What needs to be done: For the word "female", return each line of the data in which it occurs.

Given data:
• • • • •
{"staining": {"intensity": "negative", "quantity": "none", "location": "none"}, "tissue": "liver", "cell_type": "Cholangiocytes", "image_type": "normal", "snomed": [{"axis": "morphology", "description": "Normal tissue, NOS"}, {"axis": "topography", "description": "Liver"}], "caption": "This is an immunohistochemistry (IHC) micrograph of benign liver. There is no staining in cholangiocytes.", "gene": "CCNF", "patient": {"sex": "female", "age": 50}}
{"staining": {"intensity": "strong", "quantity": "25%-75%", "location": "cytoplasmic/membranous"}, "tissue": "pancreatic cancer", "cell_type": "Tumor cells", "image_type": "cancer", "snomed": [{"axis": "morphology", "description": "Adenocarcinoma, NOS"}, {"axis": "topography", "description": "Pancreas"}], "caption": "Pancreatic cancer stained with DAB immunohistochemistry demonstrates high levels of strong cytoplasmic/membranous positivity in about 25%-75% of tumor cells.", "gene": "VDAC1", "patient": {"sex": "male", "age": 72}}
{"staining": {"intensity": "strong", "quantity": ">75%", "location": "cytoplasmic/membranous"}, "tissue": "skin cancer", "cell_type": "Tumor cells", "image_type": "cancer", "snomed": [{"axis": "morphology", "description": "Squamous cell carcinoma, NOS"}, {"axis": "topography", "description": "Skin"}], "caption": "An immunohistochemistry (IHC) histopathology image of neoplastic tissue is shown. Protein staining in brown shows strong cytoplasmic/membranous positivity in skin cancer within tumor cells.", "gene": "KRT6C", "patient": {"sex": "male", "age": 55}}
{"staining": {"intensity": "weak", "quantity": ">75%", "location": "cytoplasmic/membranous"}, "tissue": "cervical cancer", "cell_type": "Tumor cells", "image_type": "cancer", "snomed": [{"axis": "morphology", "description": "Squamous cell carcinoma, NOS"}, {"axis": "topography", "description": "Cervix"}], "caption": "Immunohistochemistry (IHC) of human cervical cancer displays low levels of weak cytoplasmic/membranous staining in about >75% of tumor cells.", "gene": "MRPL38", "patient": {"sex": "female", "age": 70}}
• • • • •
Result of this exercise:
{"staining": {"intensity": "negative", "quantity": "none", "location": "none"}, "tissue": "liver", "cell_type": "Cholangiocytes", "image_type": "normal", "snomed": [{"axis": "morphology", "description": "Normal tissue, NOS"}, {"axis": "topography", "description": "Liver"}], "caption": "This is an immunohistochemistry (IHC) micrograph of benign liver. There is no staining in cholangiocytes.", "gene": "CCNF", "patient": {"sex": "female", "age": 50}}
{"staining": {"intensity": "weak", "quantity": ">75%", "location": "cytoplasmic/membranous"}, "tissue": "cervical cancer", "cell_type": "Tumor cells", "image_type": "cancer", "snomed": [{"axis": "morphology", "description": "Squamous cell carcinoma, NOS"}, {"axis": "topography", "description": "Cervix"}], "caption": "Immunohistochemistry (IHC) of human cervical cancer displays low levels of weak cytoplasmic/membranous staining in about >75% of tumor cells.", "gene": "MRPL38", "patient": {"sex": "female", "age": 70}}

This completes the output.